## WHAT THE EXERCISE ASKS:
Leave out the pictures. Return every record otherwise untouched.

## DATA EXCERPTS:
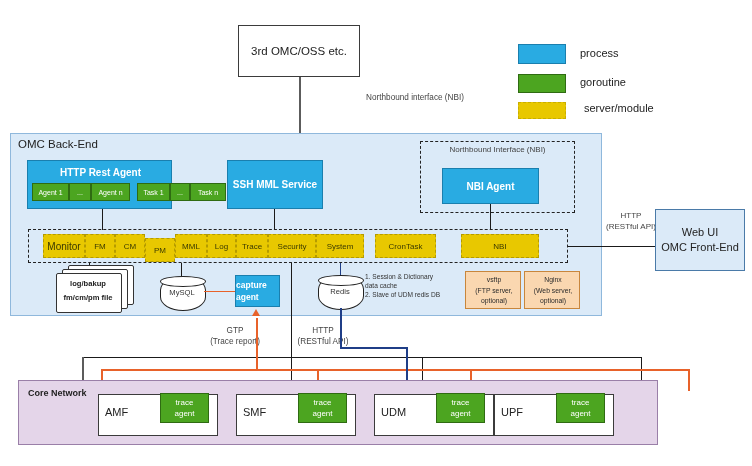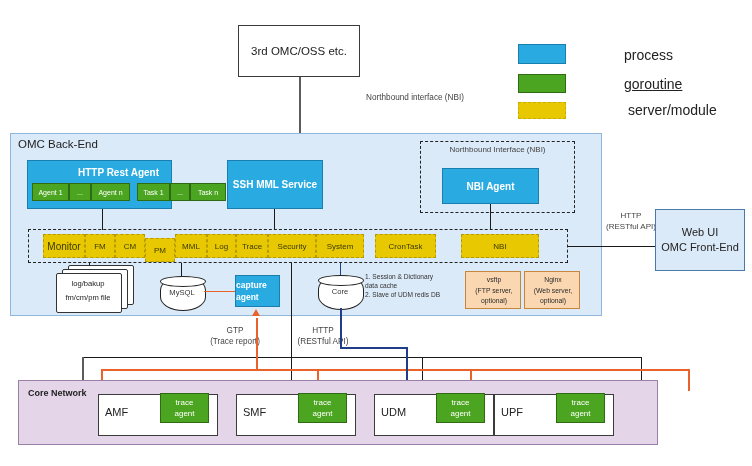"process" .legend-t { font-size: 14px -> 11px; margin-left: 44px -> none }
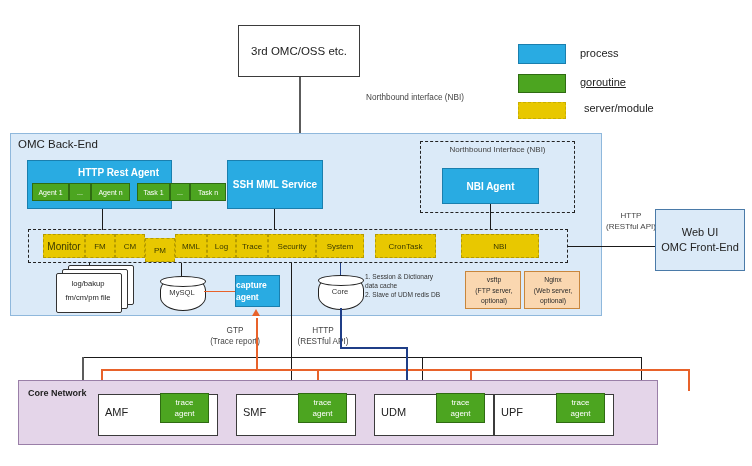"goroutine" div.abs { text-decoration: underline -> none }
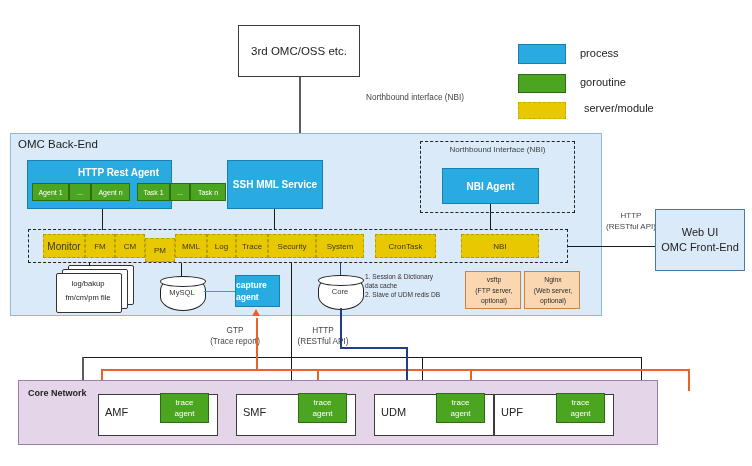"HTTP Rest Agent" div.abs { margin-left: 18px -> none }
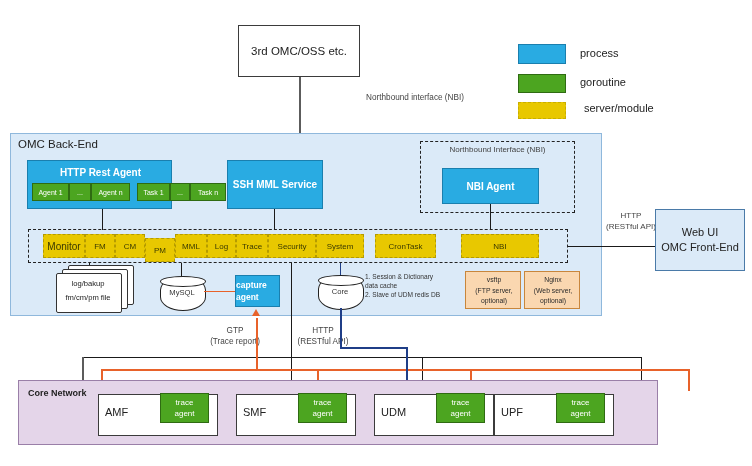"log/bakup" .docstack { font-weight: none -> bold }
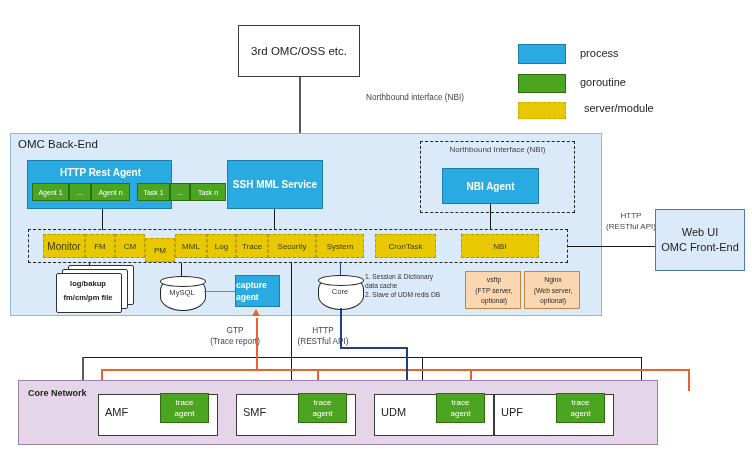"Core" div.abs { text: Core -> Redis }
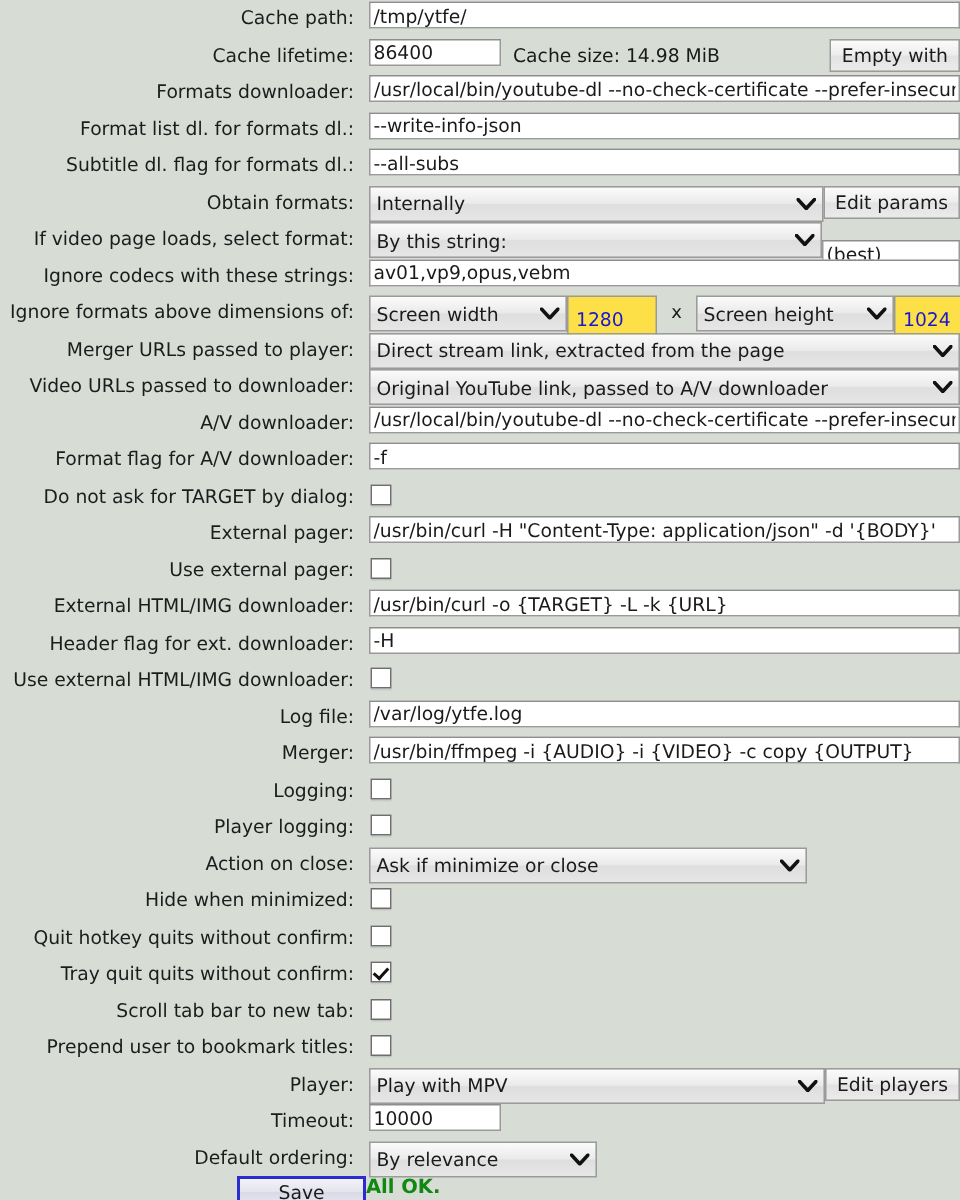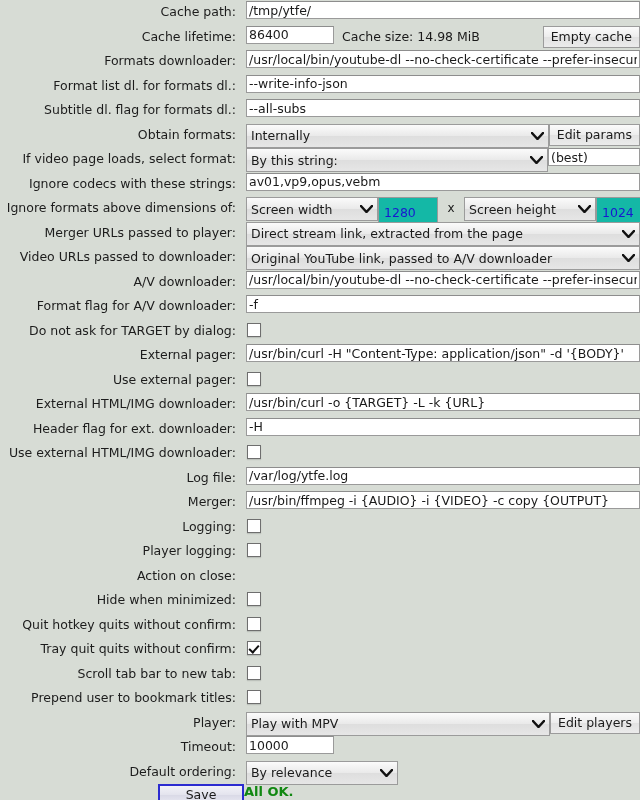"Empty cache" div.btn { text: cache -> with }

## WRITTEN RESPONSE:
"process" .legend-t { font-size: 14px -> 11px; margin-left: 44px -> none }
"goroutine" div.abs { text-decoration: underline -> none }
"HTTP Rest Agent" div.abs { margin-left: 18px -> none }
"log/bakup" .docstack { font-weight: none -> bold }
"Core" div.abs { text: Core -> Redis }
"Empty cache" div.btn { text: cache -> with }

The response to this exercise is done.